20.1.09

Folgorazioni

Apro stamattina La cuoca di Buenaventura Durruti e incontro nella prefazione Luigi Veronelli. Una scrittura magnetica e potente. "So solo impossibile obbligare nessuno ad essere libero". E non vedo l'ora di tuffarmi in queste pagine di "anarchia e cucina e vini come sangue". In cui ci accoglie, incipit prezioso, defense a Dieu de faire miracle en ce lieu, inciso sul portale del cimitero di Sant Medard a Parigi.
Poi ci credo che ti passa la voglia di andare a lavorare. Piove anche e la Russia ha nuovamente tolto gli apparati effimeri della democrazia per mostrare il suo nudo fondale.

3 commenti:

Damiano Zerneri ha detto...

Ah ma Veronelli era un grande. Lo ricordo confusamente alla tv, quand'ero un bambino, a parlare di cucina e vini (sull'onda del primevo e leggendario Mario Soldati di Viaggio nella valle del Po alla ricerca di cibi genuini). Negli ultimi anni, insomma, scriveva quei pezzulli di enogastrocrazia sul Corriere, mi pare la domenica, in cui parlava di tutto meno che di enogastr.

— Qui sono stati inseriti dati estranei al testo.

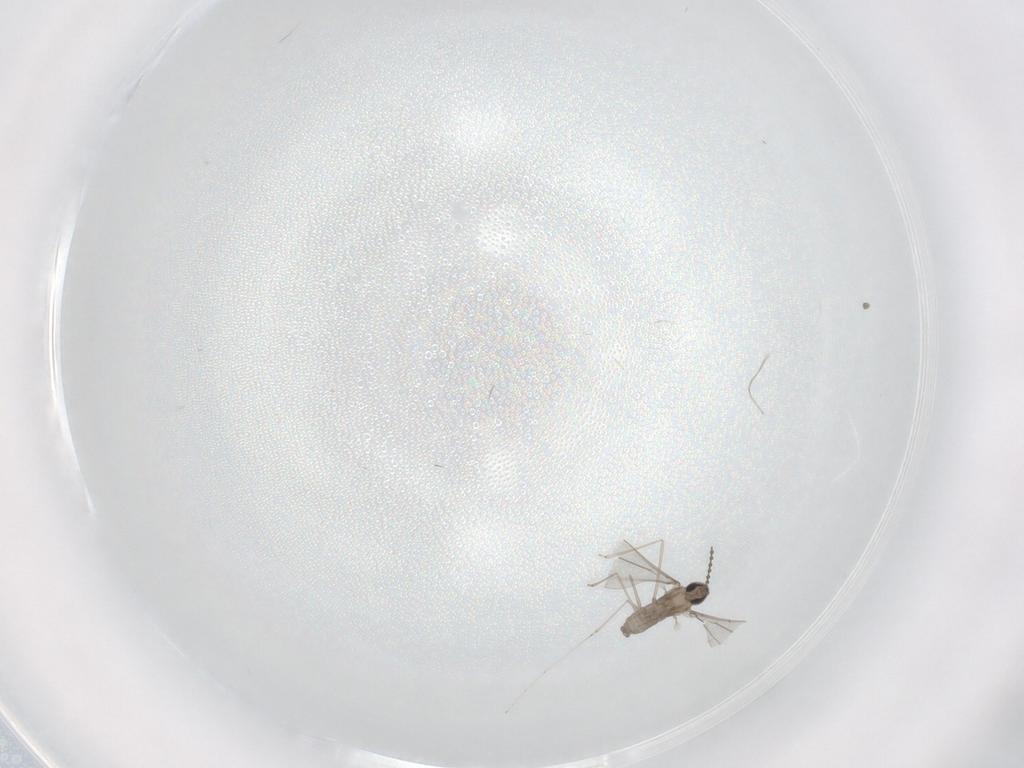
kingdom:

Lì mi sembrava un po' andato.
Bellissimo il libro suo con Gianni Brera, "La pacciada" (u fà una bela paciada - ste fé, te pàciet - u pacià che ghe stu minga pü dènter), con centoquaranta pagine breriane di lombardignità e cucina da antologia.

> Piove anche e la Russia

e peraltro, come nelle Blue Hawaii di Paolo Conte:
"Sì, tu parlavi difficile
come fa l’Europa quando piove
e si rintana a dipingere
le isole del sogno"

Anonimo ha detto...

"Le rovine non le temiamo. Erediteremo la terra"
B.Durruti

RIP

elena petulia ha detto...

Avete scritto due cose bellissime. Grazie.